## Extracted material:

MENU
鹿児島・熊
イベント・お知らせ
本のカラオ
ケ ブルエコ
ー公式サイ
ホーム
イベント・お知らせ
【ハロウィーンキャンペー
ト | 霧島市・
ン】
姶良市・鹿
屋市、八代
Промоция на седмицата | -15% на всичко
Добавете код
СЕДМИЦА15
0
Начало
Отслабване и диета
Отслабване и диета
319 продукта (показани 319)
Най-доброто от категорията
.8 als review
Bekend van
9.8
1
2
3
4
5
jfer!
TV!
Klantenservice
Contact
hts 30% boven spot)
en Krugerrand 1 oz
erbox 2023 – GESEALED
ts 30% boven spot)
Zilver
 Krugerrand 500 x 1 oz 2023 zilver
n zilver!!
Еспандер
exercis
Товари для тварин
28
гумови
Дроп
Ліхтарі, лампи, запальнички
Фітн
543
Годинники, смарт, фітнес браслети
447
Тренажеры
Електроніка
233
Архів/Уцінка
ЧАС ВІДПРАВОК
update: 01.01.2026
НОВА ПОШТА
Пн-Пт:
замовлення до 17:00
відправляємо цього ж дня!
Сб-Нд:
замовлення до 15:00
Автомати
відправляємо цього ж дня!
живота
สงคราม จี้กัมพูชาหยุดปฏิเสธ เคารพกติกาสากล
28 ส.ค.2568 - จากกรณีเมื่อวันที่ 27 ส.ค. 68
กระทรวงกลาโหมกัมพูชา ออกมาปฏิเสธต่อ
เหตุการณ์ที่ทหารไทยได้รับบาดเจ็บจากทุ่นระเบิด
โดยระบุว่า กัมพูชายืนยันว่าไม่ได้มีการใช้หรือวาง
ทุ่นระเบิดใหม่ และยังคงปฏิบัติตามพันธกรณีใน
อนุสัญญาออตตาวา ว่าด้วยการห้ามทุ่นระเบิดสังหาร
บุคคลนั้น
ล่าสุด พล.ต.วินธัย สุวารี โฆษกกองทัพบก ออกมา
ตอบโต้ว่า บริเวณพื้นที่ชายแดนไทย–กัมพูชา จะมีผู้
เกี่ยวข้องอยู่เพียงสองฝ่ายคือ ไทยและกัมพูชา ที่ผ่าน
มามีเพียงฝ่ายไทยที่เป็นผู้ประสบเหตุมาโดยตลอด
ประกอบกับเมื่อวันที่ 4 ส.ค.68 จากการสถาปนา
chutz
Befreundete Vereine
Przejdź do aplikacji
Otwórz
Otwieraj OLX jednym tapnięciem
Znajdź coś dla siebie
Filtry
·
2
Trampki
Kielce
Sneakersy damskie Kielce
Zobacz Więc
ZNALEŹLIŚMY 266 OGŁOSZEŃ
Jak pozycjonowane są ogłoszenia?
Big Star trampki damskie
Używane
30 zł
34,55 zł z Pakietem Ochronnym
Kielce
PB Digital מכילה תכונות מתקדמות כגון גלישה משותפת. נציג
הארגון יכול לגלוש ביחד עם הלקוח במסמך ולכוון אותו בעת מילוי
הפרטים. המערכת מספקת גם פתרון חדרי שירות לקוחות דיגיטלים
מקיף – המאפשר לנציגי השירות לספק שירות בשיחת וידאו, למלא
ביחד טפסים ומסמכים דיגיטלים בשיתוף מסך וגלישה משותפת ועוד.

## What you will do:
Print the lines of the material, exactly and only, from the line that contains "Ліхтарі, лампи, запальнички" down to and including the final line.

## Answer box:
Ліхтарі, лампи, запальнички
Фітн
543
Годинники, смарт, фітнес браслети
447
Тренажеры
Електроніка
233
Архів/Уцінка
ЧАС ВІДПРАВОК
update: 01.01.2026
НОВА ПОШТА
Пн-Пт:
замовлення до 17:00
відправляємо цього ж дня!
Сб-Нд:
замовлення до 15:00
Автомати
відправляємо цього ж дня!
живота
สงคราม จี้กัมพูชาหยุดปฏิเสธ เคารพกติกาสากล
28 ส.ค.2568 - จากกรณีเมื่อวันที่ 27 ส.ค. 68
กระทรวงกลาโหมกัมพูชา ออกมาปฏิเสธต่อ
เหตุการณ์ที่ทหารไทยได้รับบาดเจ็บจากทุ่นระเบิด
โดยระบุว่า กัมพูชายืนยันว่าไม่ได้มีการใช้หรือวาง
ทุ่นระเบิดใหม่ และยังคงปฏิบัติตามพันธกรณีใน
อนุสัญญาออตตาวา ว่าด้วยการห้ามทุ่นระเบิดสังหาร
บุคคลนั้น
ล่าสุด พล.ต.วินธัย สุวารี โฆษกกองทัพบก ออกมา
ตอบโต้ว่า บริเวณพื้นที่ชายแดนไทย–กัมพูชา จะมีผู้
เกี่ยวข้องอยู่เพียงสองฝ่ายคือ ไทยและกัมพูชา ที่ผ่าน
มามีเพียงฝ่ายไทยที่เป็นผู้ประสบเหตุมาโดยตลอด
ประกอบกับเมื่อวันที่ 4 ส.ค.68 จากการสถาปนา
chutz
Befreundete Vereine
Przejdź do aplikacji
Otwórz
Otwieraj OLX jednym tapnięciem
Znajdź coś dla siebie
Filtry
·
2
Trampki
Kielce
Sneakersy damskie Kielce
Zobacz Więc
ZNALEŹLIŚMY 266 OGŁOSZEŃ
Jak pozycjonowane są ogłoszenia?
Big Star trampki damskie
Używane
30 zł
34,55 zł z Pakietem Ochronnym
Kielce
PB Digital מכילה תכונות מתקדמות כגון גלישה משותפת. נציג
הארגון יכול לגלוש ביחד עם הלקוח במסמך ולכוון אותו בעת מילוי
הפרטים. המערכת מספקת גם פתרון חדרי שירות לקוחות דיגיטלים
מקיף – המאפשר לנציגי השירות לספק שירות בשיחת וידאו, למלא
ביחד טפסים ומסמכים דיגיטלים בשיתוף מסך וגלישה משותפת ועוד.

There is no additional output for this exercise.